As discussed in [issue 135], turbolift applies shell escaping
inconsistently on the arguments in foreach. Upon consideration, I think
there is no good reason to apply shell escaping at all. It makes
turbolift more fragile, more confusing and ultimately less flexible.

Instead, do not use a shell at all and all these problems disappear.
None of the examples in the README use this functionality. If users do
need to invoke a shell, for example to do redirection, it is much more
explicit and understandable for them if they do it themselves.

This PR:

* Removes the use of a shell, instead directly executing a subprocess
  based on the arguments provided.
* Removes custom handling of arguments. Users are directed to the
  standard GNU-style `--` to indicate that everything else on the
  command-line is an argument, not an option. This makes the code
  substantially simpler.

[issue 135]: Skyscanner#135
Shell escape the arguments so you can tell when arguments have spaces in
them.
Since we are deliberately removing custom handling of arguments, users
will find that if they don't include a double hypen (`--`) separator
before their foreach command, any options they pass to their command
will be interpreted by turbolift and either result in errors, or worse,
being quietly omitted from their command (e.g. `-v`), which could be
surprising and frustrating!

(Collected data)
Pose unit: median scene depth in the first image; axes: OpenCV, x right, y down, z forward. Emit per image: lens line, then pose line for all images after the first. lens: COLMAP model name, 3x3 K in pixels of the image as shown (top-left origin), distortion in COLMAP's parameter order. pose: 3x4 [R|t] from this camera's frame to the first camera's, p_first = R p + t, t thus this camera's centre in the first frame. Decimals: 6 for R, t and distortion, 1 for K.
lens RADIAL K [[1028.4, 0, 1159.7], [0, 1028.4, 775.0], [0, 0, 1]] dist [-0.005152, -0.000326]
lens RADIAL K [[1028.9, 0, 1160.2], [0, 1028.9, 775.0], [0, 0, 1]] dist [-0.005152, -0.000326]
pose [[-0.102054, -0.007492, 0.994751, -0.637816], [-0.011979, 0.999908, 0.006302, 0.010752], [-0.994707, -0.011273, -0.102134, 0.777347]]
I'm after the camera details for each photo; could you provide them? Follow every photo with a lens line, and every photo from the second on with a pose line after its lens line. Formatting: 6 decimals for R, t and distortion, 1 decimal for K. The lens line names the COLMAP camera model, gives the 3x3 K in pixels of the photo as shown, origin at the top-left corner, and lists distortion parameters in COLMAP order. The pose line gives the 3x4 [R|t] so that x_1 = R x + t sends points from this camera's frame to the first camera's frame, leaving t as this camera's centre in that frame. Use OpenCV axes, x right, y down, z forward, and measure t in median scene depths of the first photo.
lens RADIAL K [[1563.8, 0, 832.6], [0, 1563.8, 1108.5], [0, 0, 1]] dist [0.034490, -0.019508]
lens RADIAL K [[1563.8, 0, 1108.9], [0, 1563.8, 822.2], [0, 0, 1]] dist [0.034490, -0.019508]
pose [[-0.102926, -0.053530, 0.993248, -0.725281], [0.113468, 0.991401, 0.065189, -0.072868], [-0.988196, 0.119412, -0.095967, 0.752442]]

§ TASK 1
Reproduce the turbolift pull request description starting at "Instead, do not" and ending at "do it themselves.", swapping "README" for "documentation".
§ TASK 2
For each statement, say yes or no according to the turbolift pull request description, and quote the words of the description that decide it. (a) None of the README examples rely on the shell functionality. (b) The pull request adds custom handling of arguments. (c) Users are told to use the GNU-style `--` to mark the rest of the command line as arguments.
§ TASK 3
Extend the turbolift pull request description past its last sentence.
The rows play no part in this work.

§ ANSWER SECTION 1
Instead, do not use a shell at all and all these problems disappear.
None of the examples in the documentation use this functionality. If users do
need to invoke a shell, for example to do redirection, it is much more
explicit and understandable for them if they do it themselves.

§ ANSWER SECTION 2
(a) Yes: "None of the examples in the README use this functionality."
(b) No: "Removes custom handling of arguments."
(c) Yes: "Users are directed to the standard GNU-style `--` to indicate that everything else on the command-line is an argument, not an option."

§ ANSWER SECTION 3
To head this off, refuse immediately if `--` either doesn't appear on
the command-line, or appears after one or more arguments.
Make it clear that the double-hyphen separator `--` is mandatory and not
just a good idea.
Turns out Cobra doesn't wrap usage messages, so they look pretty ugly if
we don't pick a pretty conservative width and wrap by hand.
Turns out Cobra searches your usage line for the specific text "[flags]"
and if it doesn't find it, shoves it on the end. Gross. For that reason,
let's remove explicit callout of any flags and move it back to *before*
the double-hyphen.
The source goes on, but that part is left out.